# What you have to do
Please explain, using Floisme's post in the forum text below, why the phrase 'peaktrans' might be unhelpful.

# Selected text

= Beginning of Section =

If you can see sex, understand it, perceive it, know it, BUT not name it, or talk about it, or protect it, how will you fight for it?

I just want a place where I can talk about me and those like me. My daughter. My mum.

Floisme · 13/04/2018 15:00

I don't see this as being about using academic or elegant language. I have always been far more careful about what I say on these boards than I am on other threads because it's so important. But I think directness is fine. Some of the things I try and avoid are:

Sarcasm - and sometimes it's the people who write well who are most prone to this.

Making personal comments, and in particular talking about anyone's clothing or appearance.

Threads about what some nutter has said on Twitter. I don't really see the point.
There are probably more.

I actually think the phrase 'peaktrans' might be unhelpful because for a long time I misunderstood and took it to mean being fed up of trans people. I doubt I'm the only one who's made this mistake.

And yes, I totally agree that nothing will be good enough for abusive TRAs and if they are getting to MNHQ then that is deeply worrying. But in the meantime, the people I always think about are lurkers - because I was one myself for such a long time.

= End of Section =

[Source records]
= Beginning of Section =

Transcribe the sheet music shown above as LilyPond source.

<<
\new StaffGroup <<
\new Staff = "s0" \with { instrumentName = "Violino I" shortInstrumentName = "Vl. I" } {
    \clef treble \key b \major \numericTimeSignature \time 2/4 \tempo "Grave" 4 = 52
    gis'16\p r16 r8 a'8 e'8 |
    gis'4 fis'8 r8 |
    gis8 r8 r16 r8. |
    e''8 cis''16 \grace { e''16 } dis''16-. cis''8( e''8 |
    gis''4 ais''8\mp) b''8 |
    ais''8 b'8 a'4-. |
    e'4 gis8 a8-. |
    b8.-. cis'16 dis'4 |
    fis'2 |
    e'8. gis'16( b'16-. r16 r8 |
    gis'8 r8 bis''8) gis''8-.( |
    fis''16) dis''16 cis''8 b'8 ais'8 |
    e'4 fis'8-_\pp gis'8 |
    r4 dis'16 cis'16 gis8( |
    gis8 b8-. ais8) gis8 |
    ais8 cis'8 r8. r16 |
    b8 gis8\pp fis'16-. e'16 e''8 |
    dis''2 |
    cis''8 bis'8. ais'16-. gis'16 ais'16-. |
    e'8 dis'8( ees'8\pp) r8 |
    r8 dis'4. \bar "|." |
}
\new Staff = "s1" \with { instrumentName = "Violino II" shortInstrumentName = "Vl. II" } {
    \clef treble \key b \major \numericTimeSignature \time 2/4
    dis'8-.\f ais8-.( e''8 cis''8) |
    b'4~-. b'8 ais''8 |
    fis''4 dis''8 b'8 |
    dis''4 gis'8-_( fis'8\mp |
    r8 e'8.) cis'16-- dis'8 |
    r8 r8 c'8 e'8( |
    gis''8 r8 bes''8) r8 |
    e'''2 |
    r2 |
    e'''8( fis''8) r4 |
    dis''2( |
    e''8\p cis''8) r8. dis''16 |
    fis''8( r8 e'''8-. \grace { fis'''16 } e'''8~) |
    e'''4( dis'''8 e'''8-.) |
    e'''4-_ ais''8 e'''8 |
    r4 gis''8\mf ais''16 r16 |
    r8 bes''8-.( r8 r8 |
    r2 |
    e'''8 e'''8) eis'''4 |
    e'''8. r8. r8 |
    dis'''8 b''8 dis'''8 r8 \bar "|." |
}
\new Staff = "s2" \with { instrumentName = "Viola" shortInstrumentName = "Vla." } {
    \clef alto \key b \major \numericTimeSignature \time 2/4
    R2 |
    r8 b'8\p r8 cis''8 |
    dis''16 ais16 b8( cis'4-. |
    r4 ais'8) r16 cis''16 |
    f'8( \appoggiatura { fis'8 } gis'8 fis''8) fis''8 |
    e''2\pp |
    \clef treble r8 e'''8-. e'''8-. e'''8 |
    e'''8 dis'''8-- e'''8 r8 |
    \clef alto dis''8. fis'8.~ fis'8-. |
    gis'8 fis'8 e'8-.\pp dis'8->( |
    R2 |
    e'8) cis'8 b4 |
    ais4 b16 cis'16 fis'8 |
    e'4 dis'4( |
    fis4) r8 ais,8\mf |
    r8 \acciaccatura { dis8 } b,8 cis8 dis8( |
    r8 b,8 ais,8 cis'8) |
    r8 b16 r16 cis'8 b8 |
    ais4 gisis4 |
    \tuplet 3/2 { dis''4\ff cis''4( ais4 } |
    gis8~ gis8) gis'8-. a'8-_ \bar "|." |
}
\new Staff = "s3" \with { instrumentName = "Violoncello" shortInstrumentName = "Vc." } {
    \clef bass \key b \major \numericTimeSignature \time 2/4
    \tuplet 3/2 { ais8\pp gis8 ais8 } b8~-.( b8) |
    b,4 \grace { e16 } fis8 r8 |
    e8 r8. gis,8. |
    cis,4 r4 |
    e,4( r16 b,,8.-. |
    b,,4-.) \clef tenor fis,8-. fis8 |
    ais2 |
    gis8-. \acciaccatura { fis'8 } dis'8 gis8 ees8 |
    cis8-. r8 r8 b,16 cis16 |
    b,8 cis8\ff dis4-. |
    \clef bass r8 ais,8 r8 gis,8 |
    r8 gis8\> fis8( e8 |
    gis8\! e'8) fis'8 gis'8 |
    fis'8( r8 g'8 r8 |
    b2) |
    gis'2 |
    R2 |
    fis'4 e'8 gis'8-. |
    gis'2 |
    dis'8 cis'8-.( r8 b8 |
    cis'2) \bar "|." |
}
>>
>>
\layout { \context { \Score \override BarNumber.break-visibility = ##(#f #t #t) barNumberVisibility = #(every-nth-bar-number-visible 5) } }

= End of Section =

# Answer box
For a long time Floisme misunderstood 'peaktrans' and took it to mean being fed up of trans people, and doubts being the only one to have made that mistake.